Dixon’s mind conjured up different possibilities: the Mother of All Scud Bases, Saddam’s own secret palace, or a vast underground base for the Revolutionary Guards. He saw the same end for each— a raid by Devil Squadron to send the bastards to hell.
Another vision mixed with the others: the memory of his mother’s funeral. It had been a bright, sunny day, perfect in every way but the most important.
She’d chosen the Job reading herself. For years his mother had cared for his dad, who suffered just like the biblical figure. Cancer had long ago left him an invalid; by the time he was twelve Dixon had reconciled himself to his father’s death.
Yet his father hadn’t died and in fact was still living at the nursing home Dixon had put him in when his mother suffered her first stroke.
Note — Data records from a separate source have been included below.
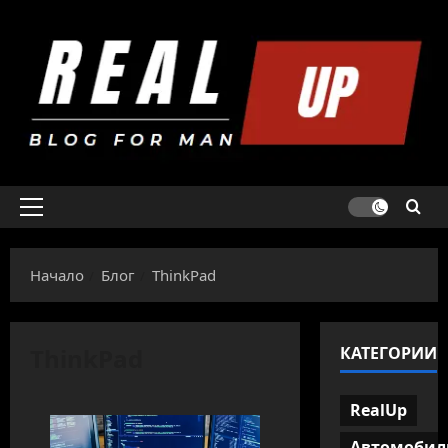
Skip
to
content
Primary
Menu
Начало
Блог
ThinkPad
ThinkPad
КАТЕГОРИИ
RealUp
Автомобил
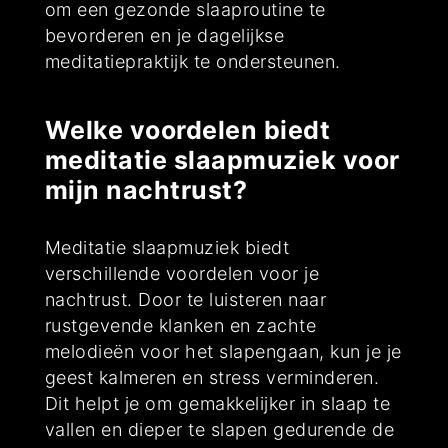
om een gezonde slaaproutine te
bevorderen en je dagelijkse
meditatiepraktijk te ondersteunen.
Welke voordelen biedt
meditatie slaapmuziek voor
mijn nachtrust?
Meditatie slaapmuziek biedt
verschillende voordelen voor je
nachtrust. Door te luisteren naar
rustgevende klanken en zachte
melodieën voor het slapengaan, kun je je
geest kalmeren en stress verminderen.
Dit helpt je om gemakkelijker in slaap te
vallen en dieper te slapen gedurende de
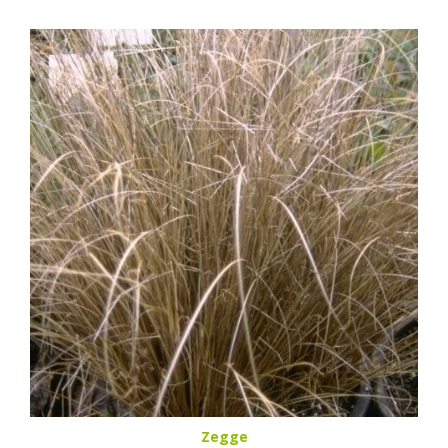
Zegge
His mother never talked of death, not the countless times it seemed likely that his father would pass away, and certainly never of her own. And yet he found the passages all noted in her top drawer, written perhaps years before, too long for any premonition, surely.
“What do you think?” Turk asked.
Dixon handed the viewer back.
“Underground bunker, or some sort of storage facility,” said Dixon. “Way out here, my bet would be a chemical or biological warehouse. Maybe even nuclear. NBC.”
He started to take a step forward but Turk caught him.
“Could be mined,” said the trooper. “The way I’m thinking about it, that minefield we stumbled into is set up for defense, so they don’t need too many men to guard the place, see? Things get tricky, you send a team in. You can locate your posts there and there, not worry about your flanks. And this way, too.”
Dixon nodded. He took the viewer back and began scanning the rocks, looking for a ventilation pipe. As he did so, he remembered that the trucks had been heading in this direction.
A coincidence?
You couldn’t drive them through the door; it was too small. The shadows thrown by the rocks might hide them temporarily, though.
Hard to tell. He scanned first for another entrance, then for a ventilation system. Finally he spotted a thin pipe a good forty yards back on the hillside, around in the opposite direction from the hill where they had placed the sergeant. He oriented himself, realizing that the bunker’s hill was connected by a long ridge to theirs.
“Intelligence people don’t know about this,” said Turk. “Otherwise they’d have told us. Hill wasn’t even named on our maps. Nothing special to them.”
“Yeah,” agreed Dixon. “But it’s real special now.”